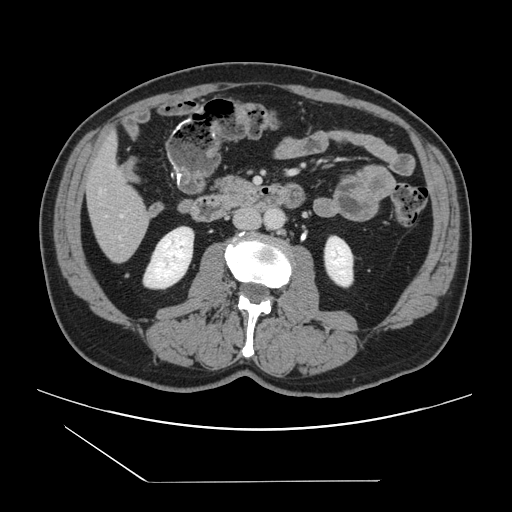
Contrast-enhanced abdominal CT, one axial slice. Position 35 of 157 along the scan axis. 120 kVp. Soft-tissue window (W 400 / L 40 HU). 512 × 512 image matrix. Case-level facts recorded for this patient, not image findings: patient: female, age 39 years at operation; diagnosis: colorectal cancer liver metastases, imaged before liver resection; multiple liver metastases: yes; largest metastasis: 5.5 cm; chemotherapy before resection: no.
Outlined on this slice (expert manual segmentation):
- hepatic veins: box from (x=121, y=214) to (x=123, y=217) px
- liver: (x=85, y=139)–(x=150, y=262)
- planned liver remnant (the part of the liver to remain after resection): (x=85, y=138)–(x=146, y=219)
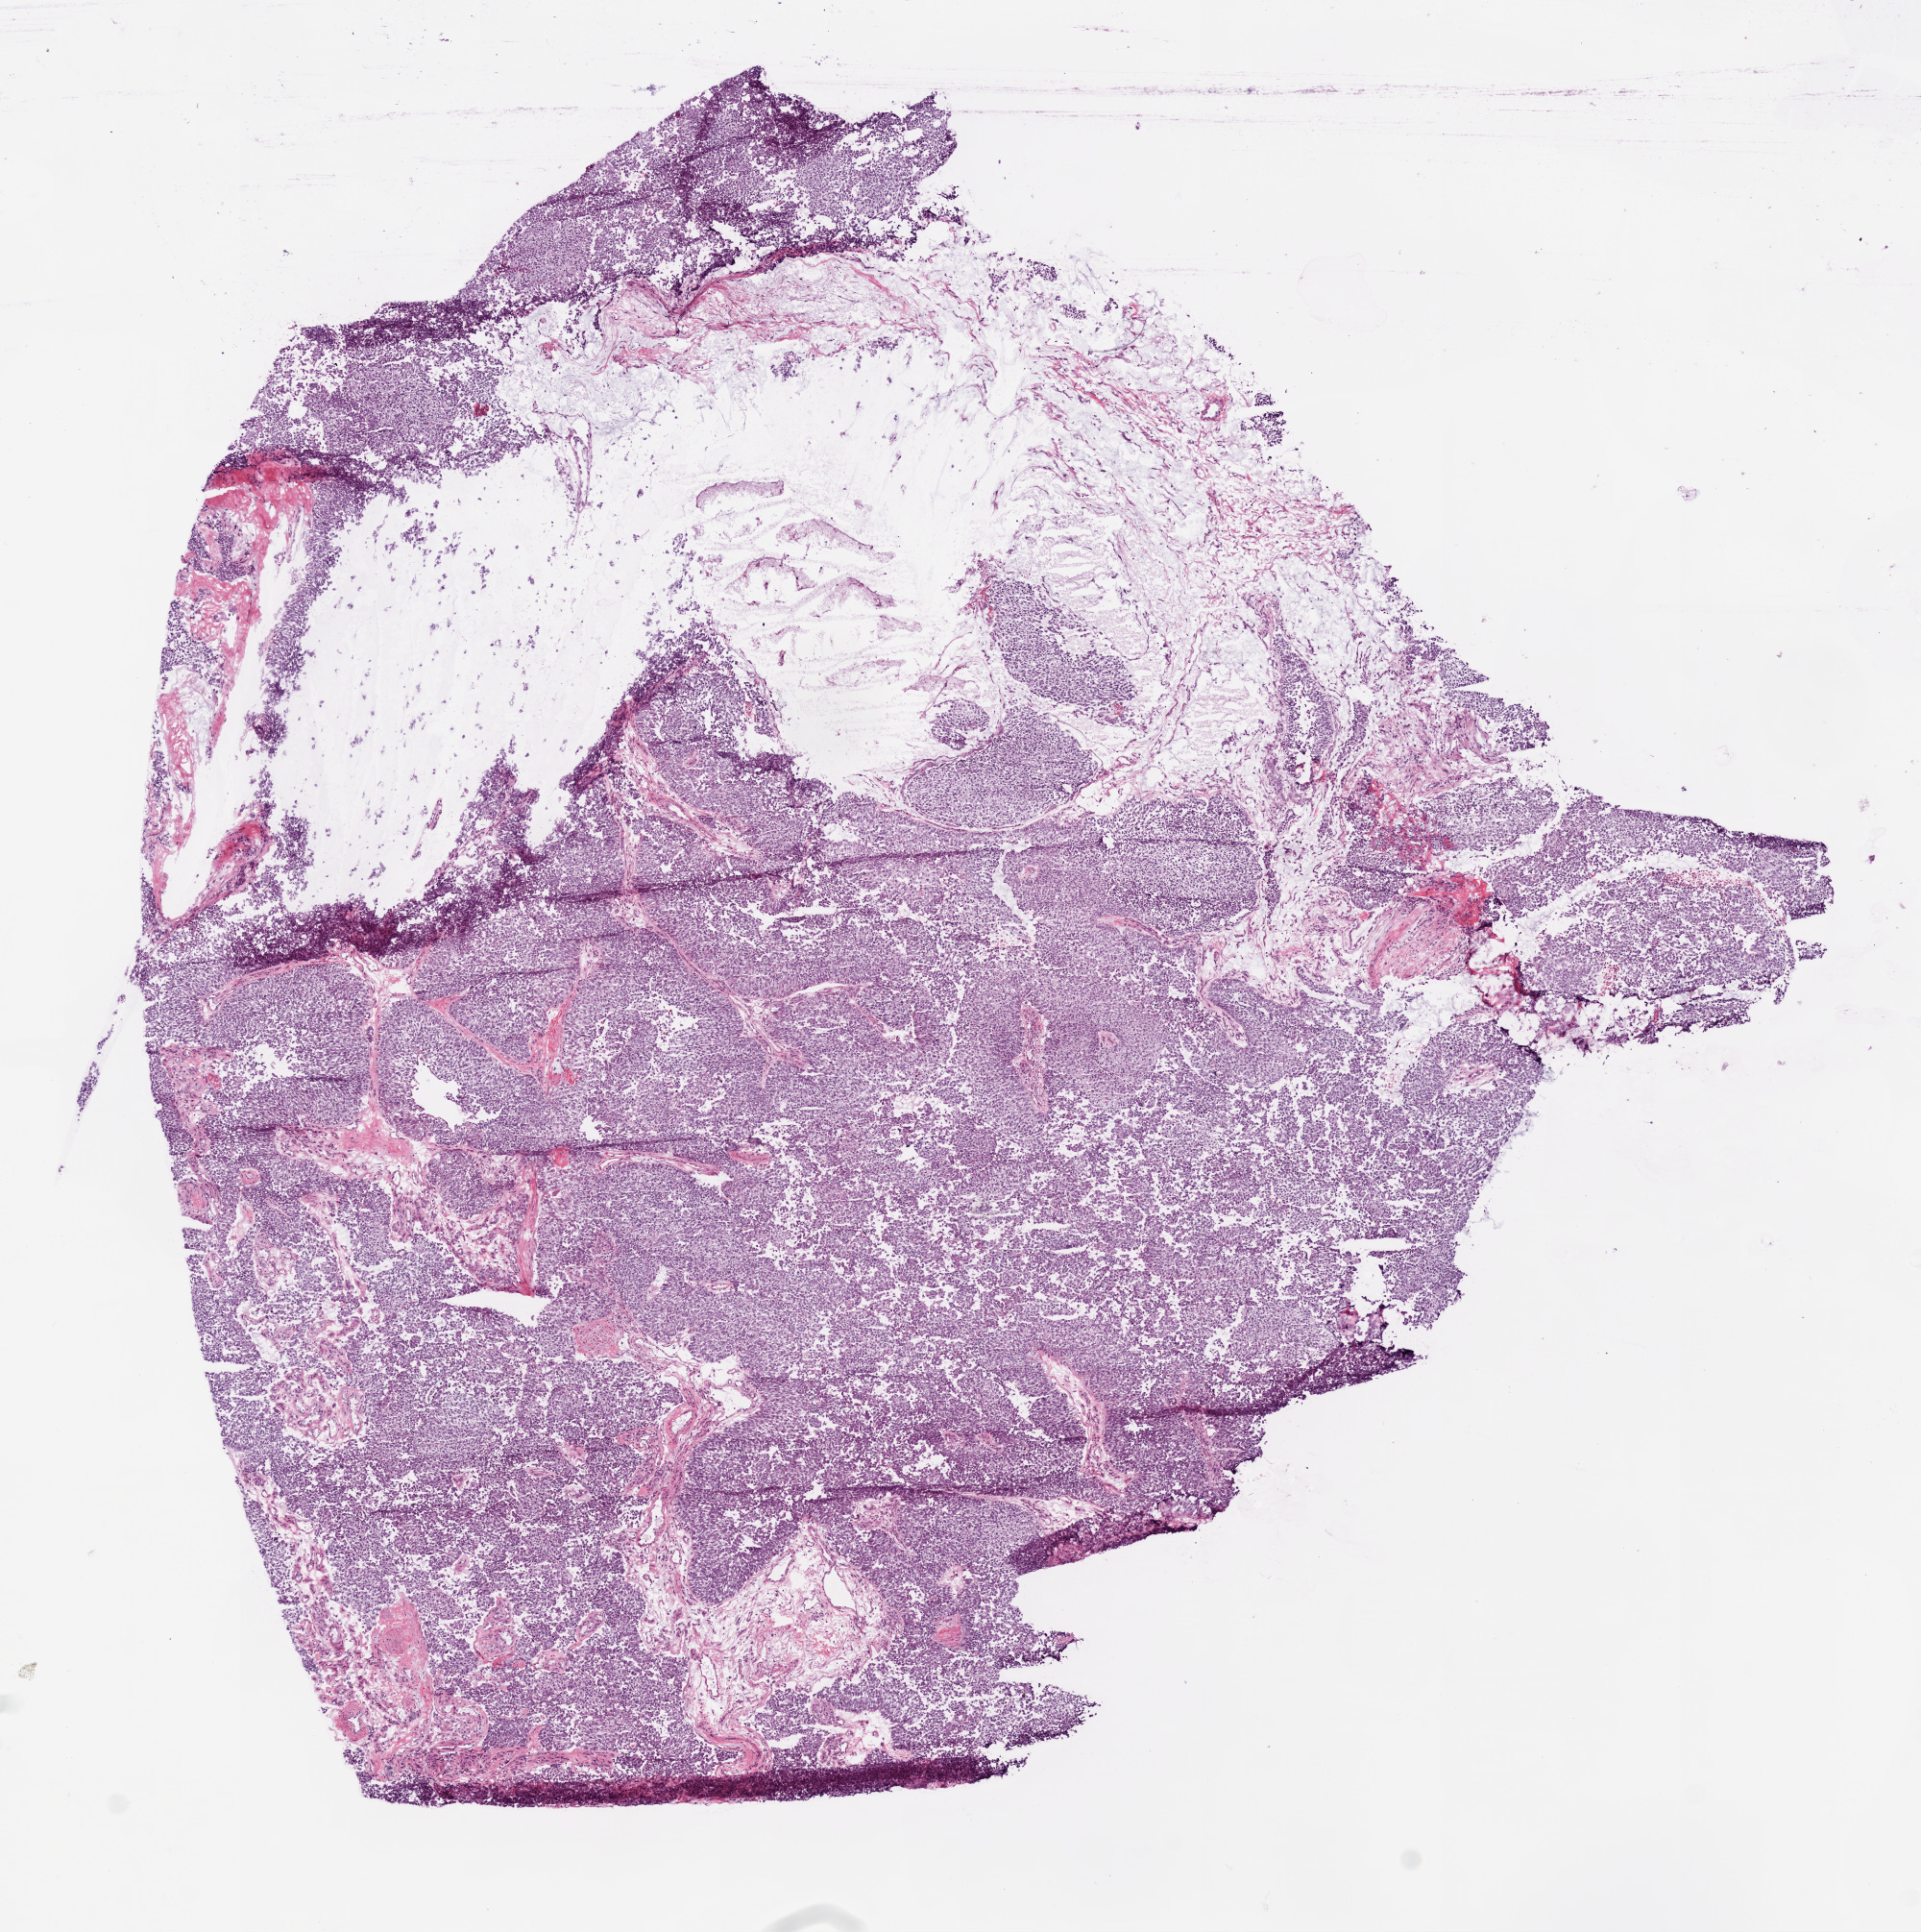
Digitized H&E tissue section (whole slide) — low-resolution overview of the scanned area, about 8.0 x 8.1 mm (acquisition: 20x scan). Frozen section from the top of the tissue portion. Kidney, primary tumour sample. Male patient; age at initial diagnosis 75 years. Composition of this section per pathologist review: tumour cells 90%, tumour nuclei 85%, normal cells 0%, stromal cells 5%, necrosis 5%.
Laterality: right. AJCC pathologic stage: II. TNM: T2 NX M0. Histologic diagnosis: Papillary adenocarcinoma, NOS.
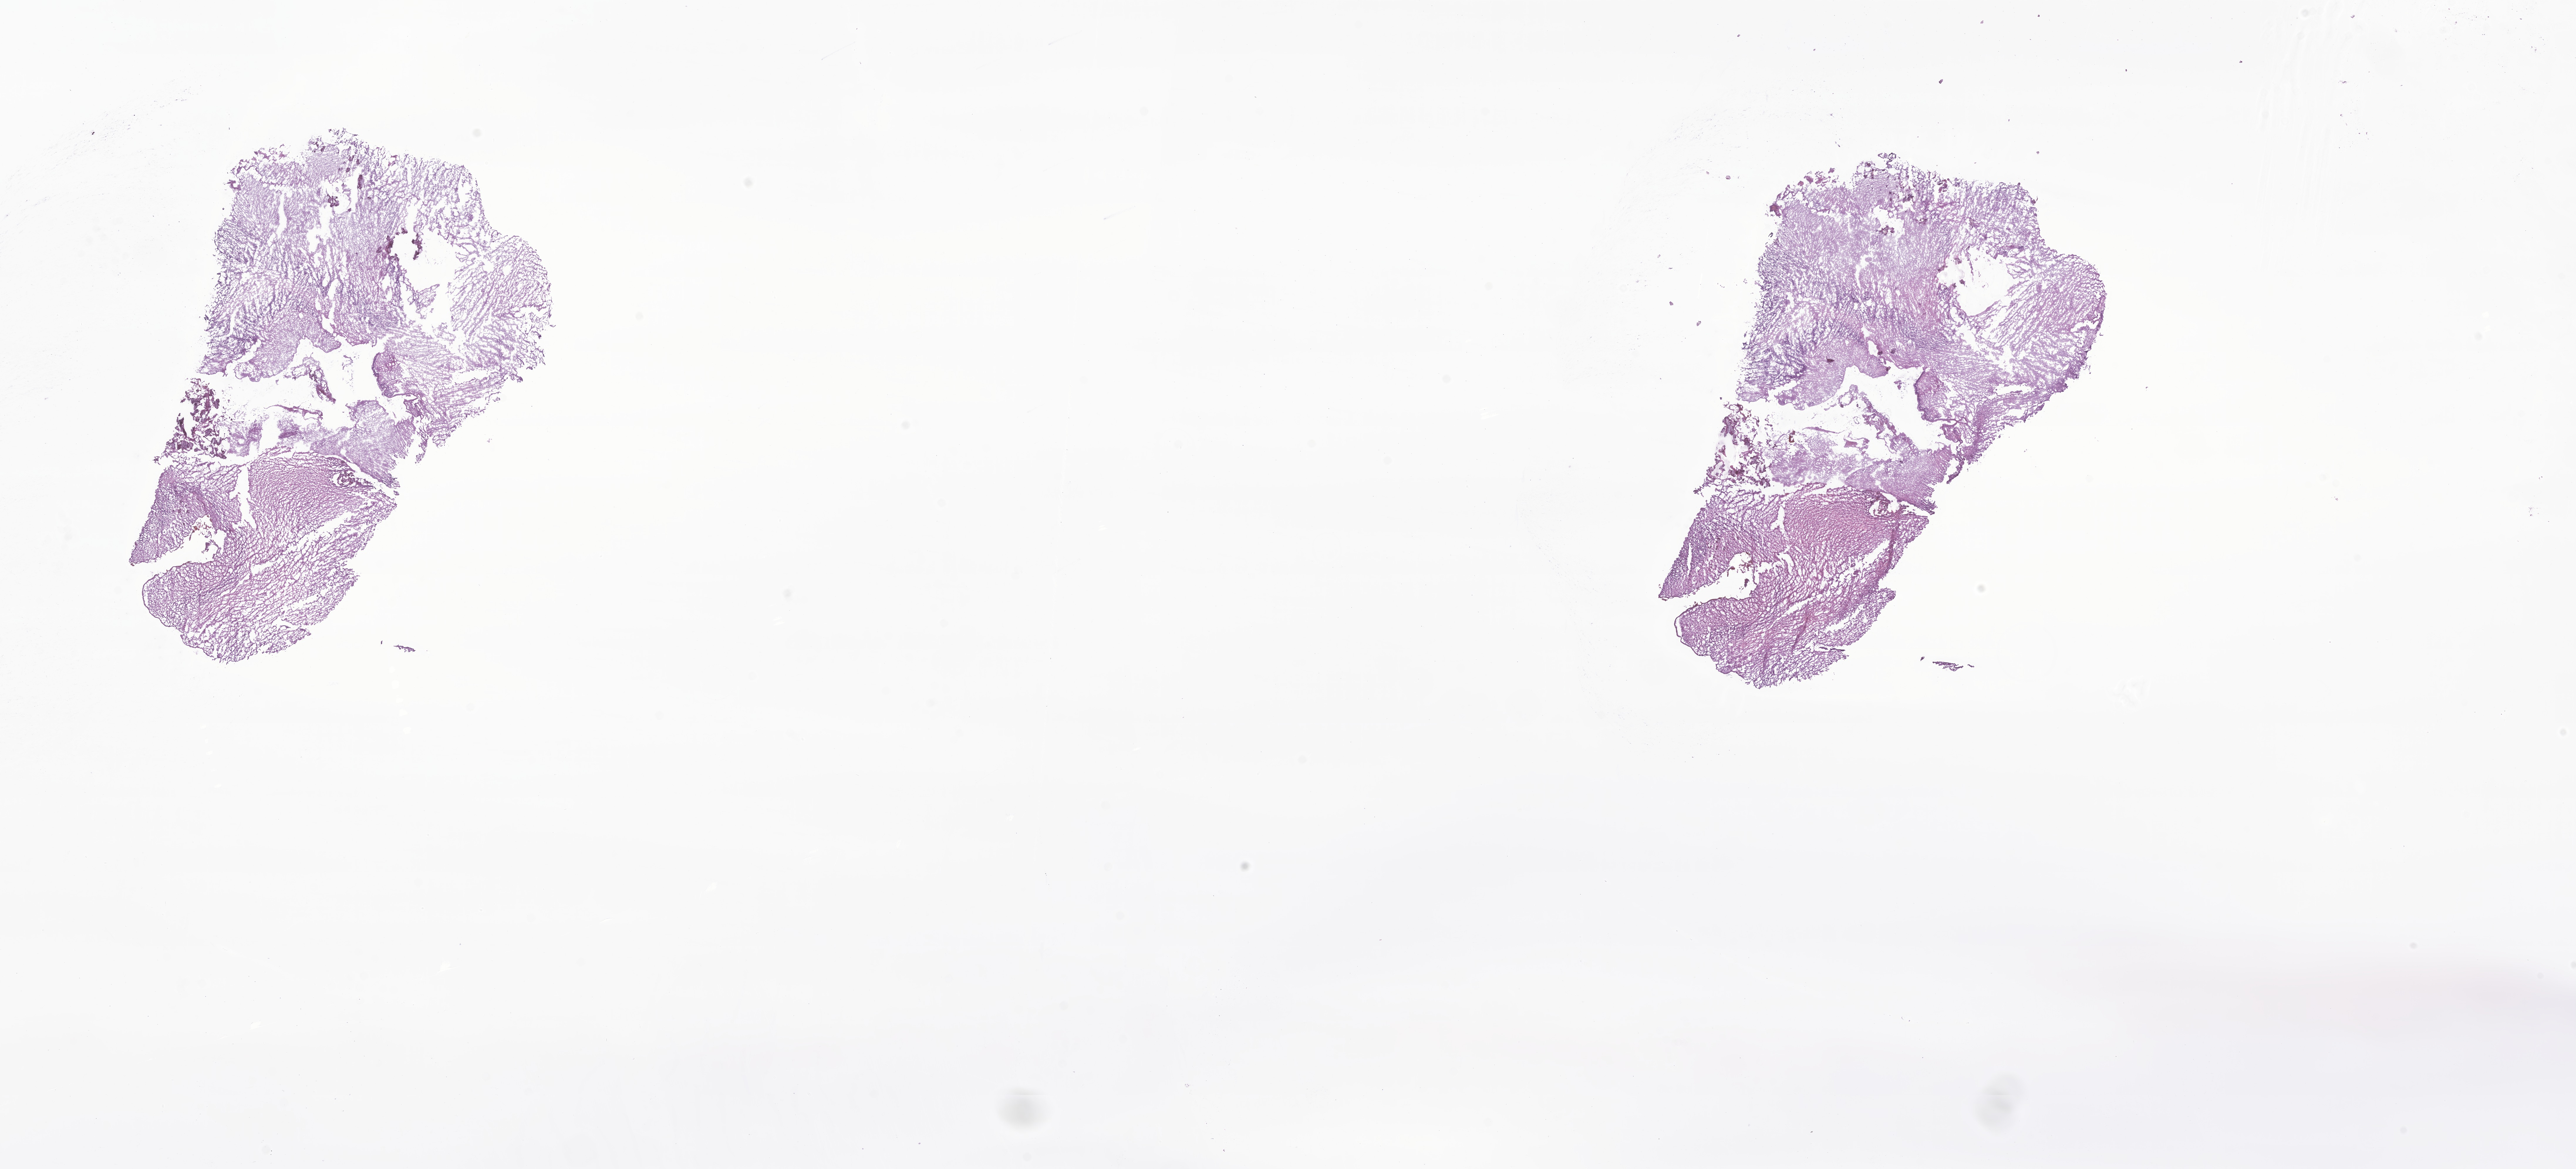
Digitized haematoxylin and eosin-stained section of tumor tissue from the cerebellum, whole scanned area (about 37.0 x 16.8 mm) shown as a low-resolution overview. Frozen section. Male patient, age 145 months (12 years 1 month).
* diagnosis: Pilocytic astrocytoma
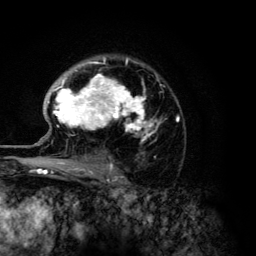
Breast MRI (dynamic contrast-enhanced), one axial slice; slice 89 of 134 in the series (ordered by position); cropped to one breast; dynamic contrast-enhanced series, time point 2 of 6 at this slice position (early post-contrast); 3 T; TE 4.2 ms, TR 7.9 ms; 1.2 mm slice thickness; 256 × 256 image matrix, field of view 170 × 170 mm. Female patient.
Structures marked on this image (semi-automatic segmentation, software-assisted and operator-edited):
- enhancing-tissue mask used for the functional tumour volume (all voxels passing the contrast-enhancement thresholds inside the analysis volume; usually the tumour): bounding box <48,58,179,141> (left, top, right, bottom; pixels)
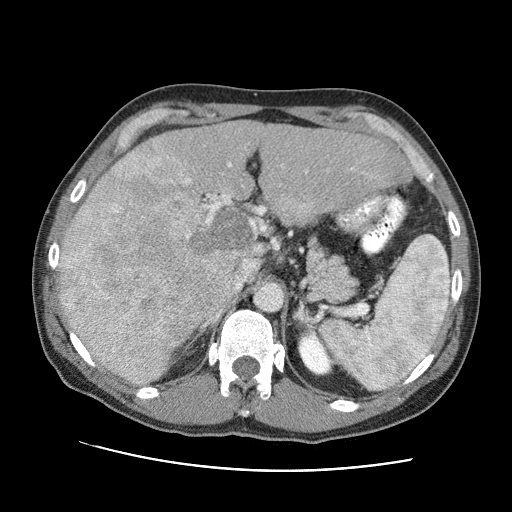
Contrast-enhanced abdominal CT (liver protocol), one axial slice; position 53 of 95 along the scan axis; reconstruction kernel STANDARD; 120 kVp; one of 2 acquisitions stored at this slice position; soft-tissue window (W 400 / L 40 HU); 512 × 512 image matrix, field of view 360 × 360 mm. From the clinical record (not read from this slice): diagnosis: hepatocellular carcinoma (patient treated with transarterial chemoembolisation; whether this scan precedes or follows treatment is not stated here); TNM stage (as recorded): Stage-IVA; Child-Pugh class: A; tumour differentiation: moderately differentiated.
Outlined on this slice (semi-automatic segmentation, software-assisted and operator-edited):
- abdominal aorta: bounding box <256,283,282,310> (left, top, right, bottom; pixels)
- liver parenchyma outside the tumour (the mass and vessels are separate outlines, so this box may not span the whole liver): <58,120,412,384>
- mass: <59,146,254,384>
- portal vein: <154,145,354,319>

++++++++++

- WORK ITEM -
Only the number is wanted: how many lines in the entries above include the word "scanned"?

- EXERCISE RESULT -
2